**Instructions for the task:** Count the lines in the entries below that mention the string "space", then write that number by itself.

====== Information provided ======

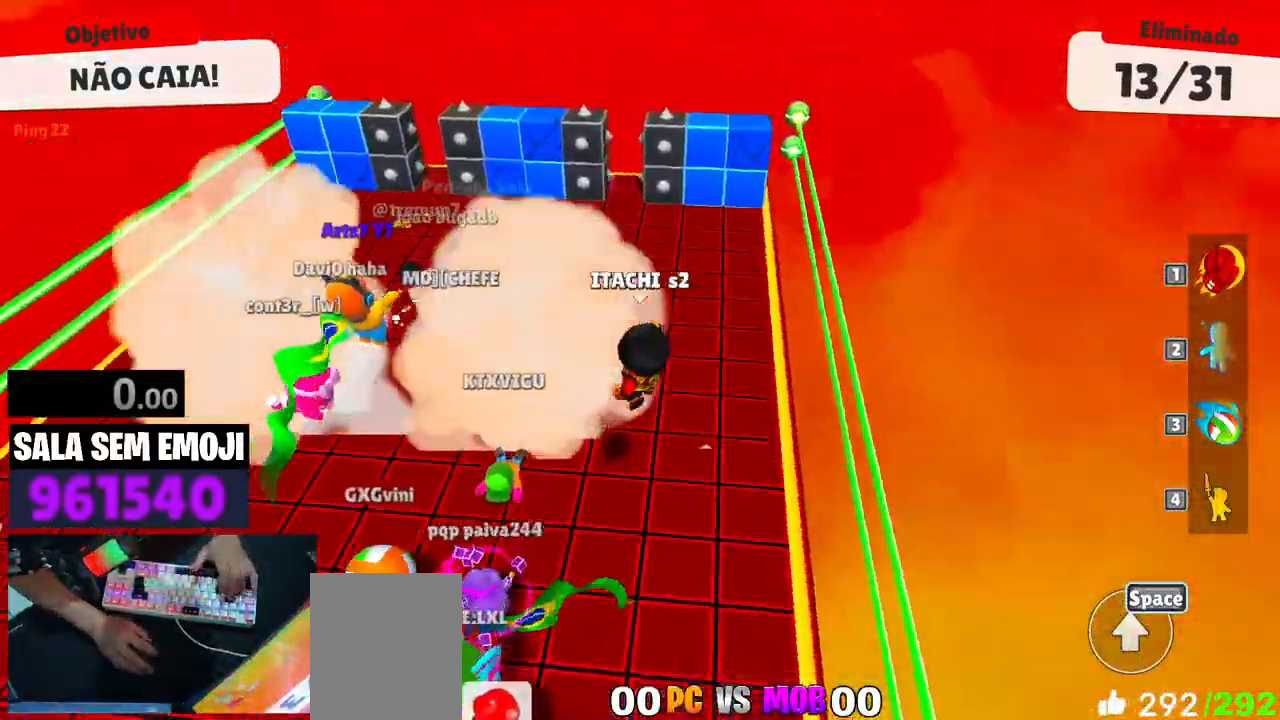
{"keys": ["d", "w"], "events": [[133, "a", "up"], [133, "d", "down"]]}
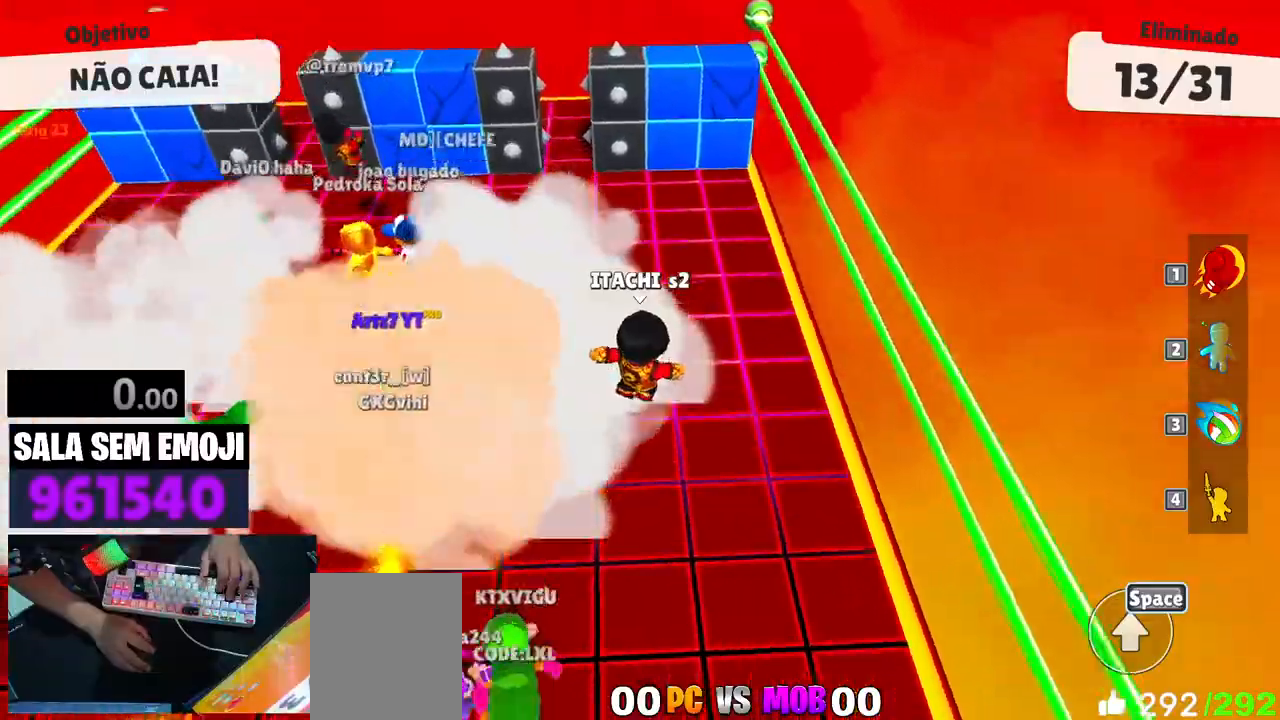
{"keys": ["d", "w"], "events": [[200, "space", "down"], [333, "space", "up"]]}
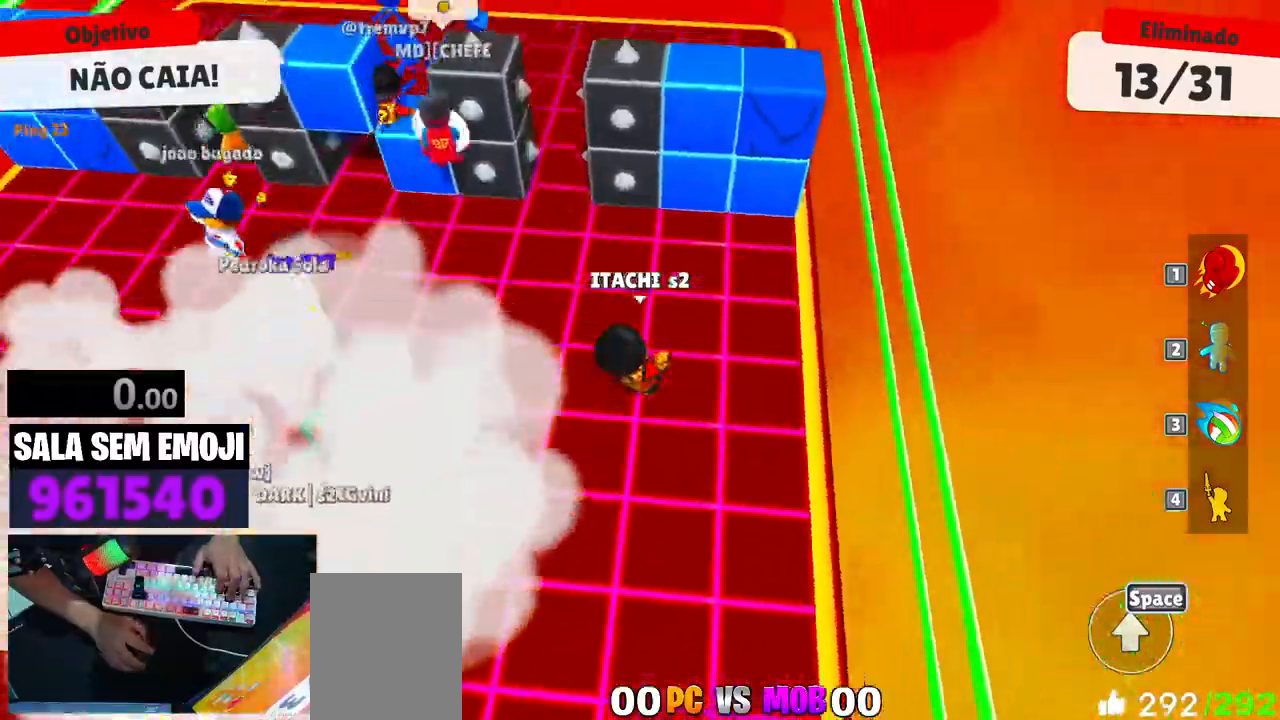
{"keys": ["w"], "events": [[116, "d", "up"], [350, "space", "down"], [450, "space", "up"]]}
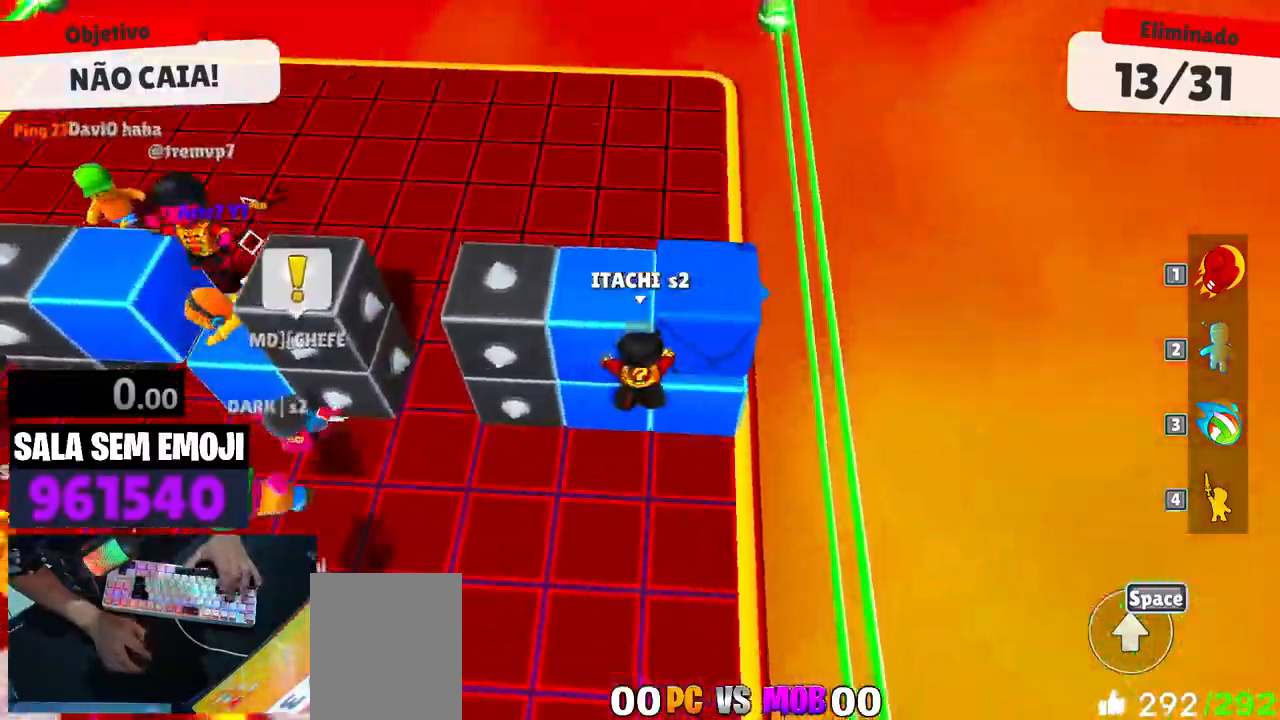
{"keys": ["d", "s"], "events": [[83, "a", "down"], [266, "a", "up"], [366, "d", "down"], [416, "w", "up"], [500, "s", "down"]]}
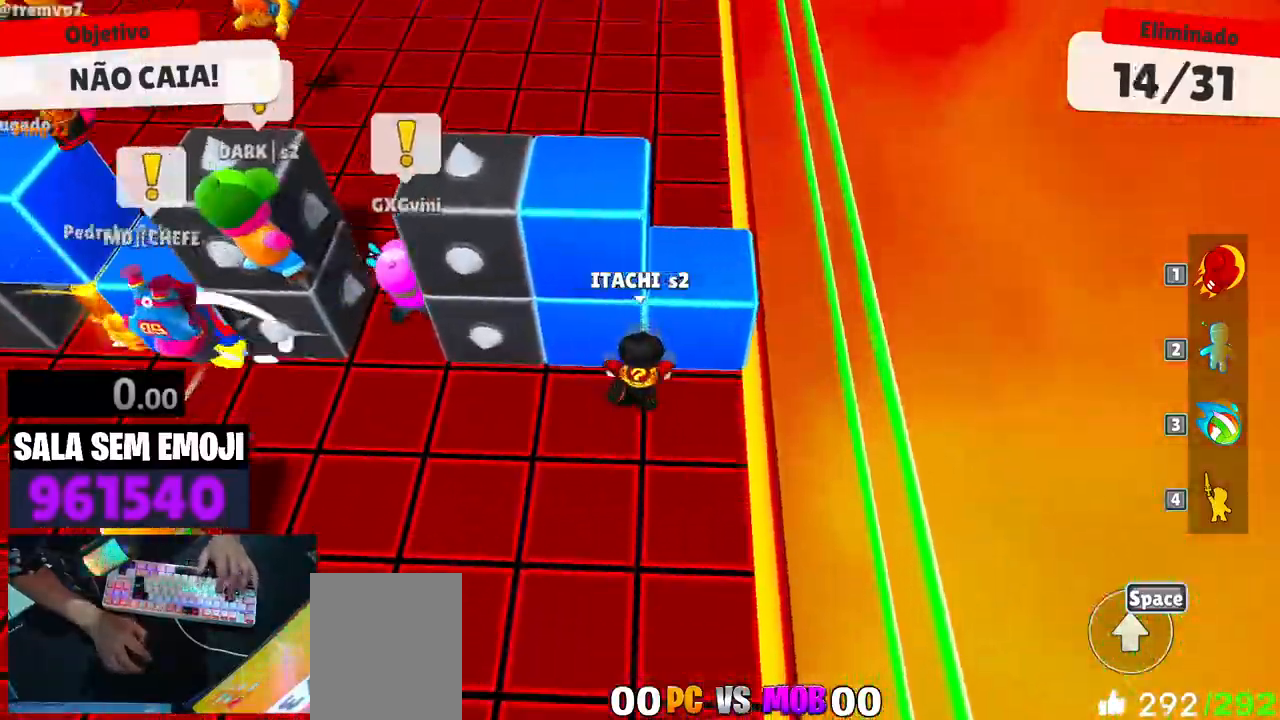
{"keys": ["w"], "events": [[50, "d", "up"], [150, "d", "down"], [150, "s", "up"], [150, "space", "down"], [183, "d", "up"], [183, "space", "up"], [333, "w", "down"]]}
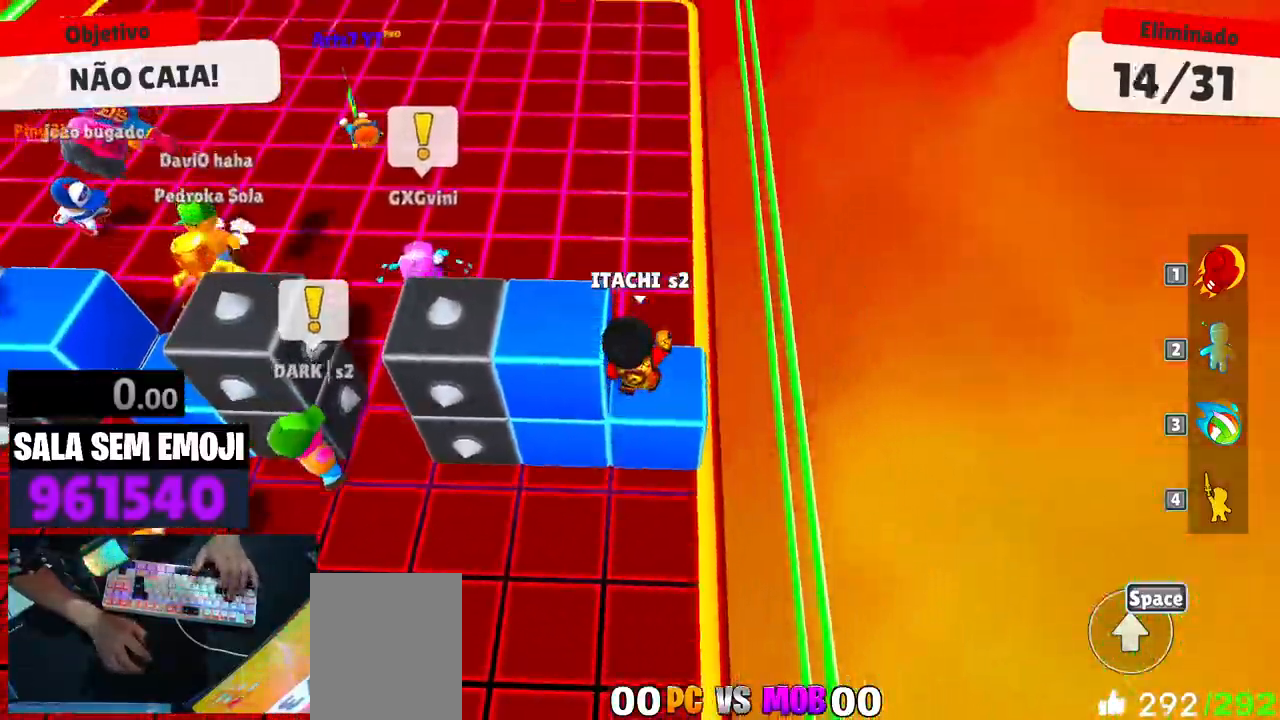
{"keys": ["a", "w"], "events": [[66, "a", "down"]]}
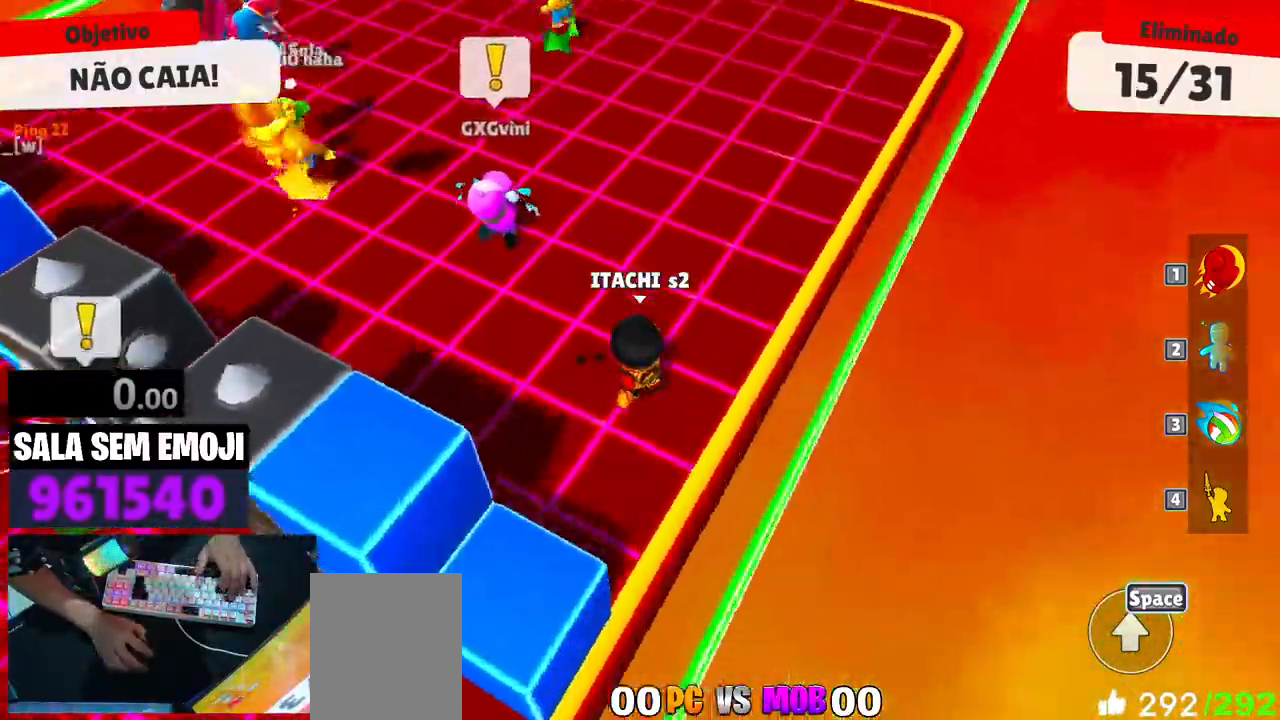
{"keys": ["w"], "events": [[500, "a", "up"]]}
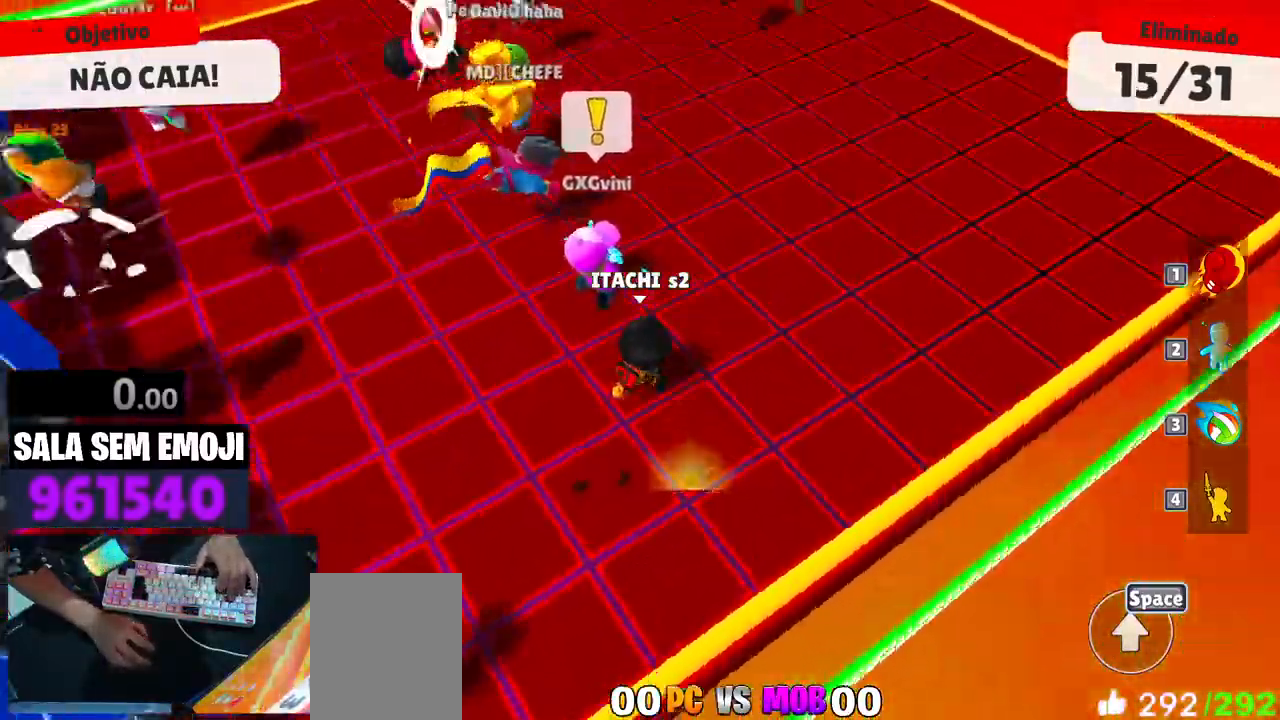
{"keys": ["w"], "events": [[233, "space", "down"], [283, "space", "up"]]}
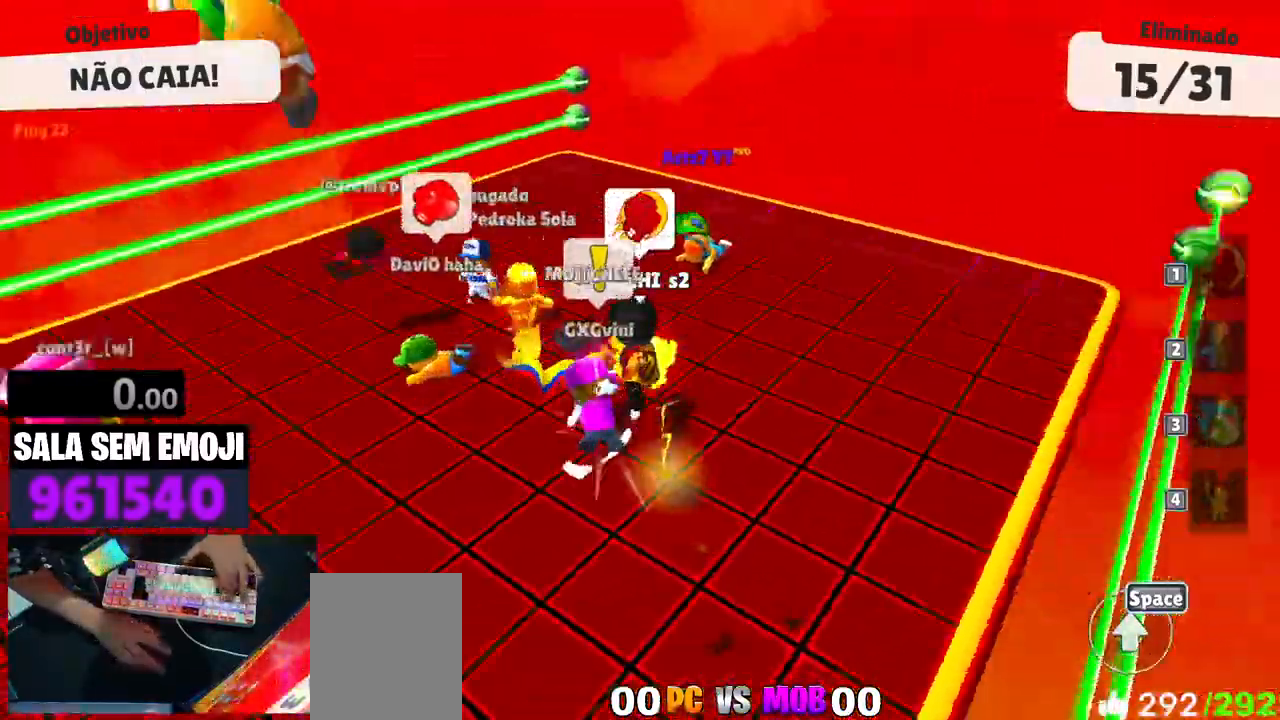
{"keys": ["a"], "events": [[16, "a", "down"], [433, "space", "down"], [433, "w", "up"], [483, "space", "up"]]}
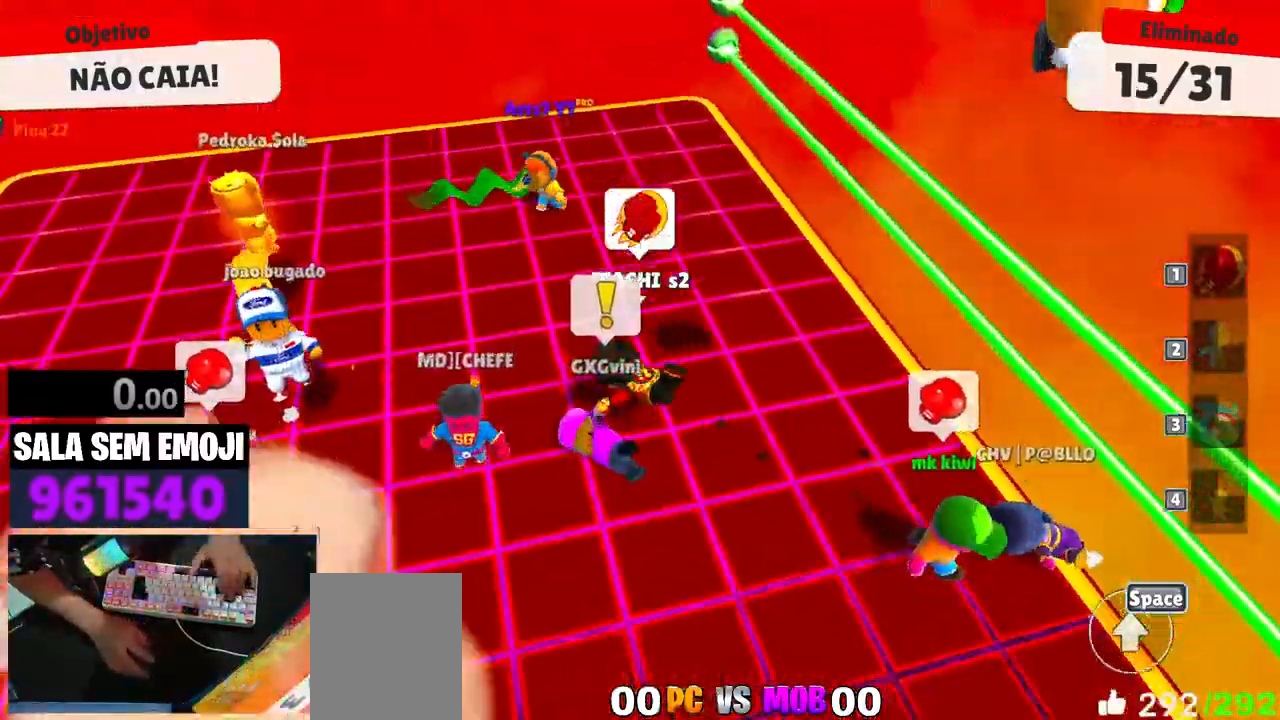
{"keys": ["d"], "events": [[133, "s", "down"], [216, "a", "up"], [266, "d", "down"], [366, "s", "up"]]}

======

**Task output:** 5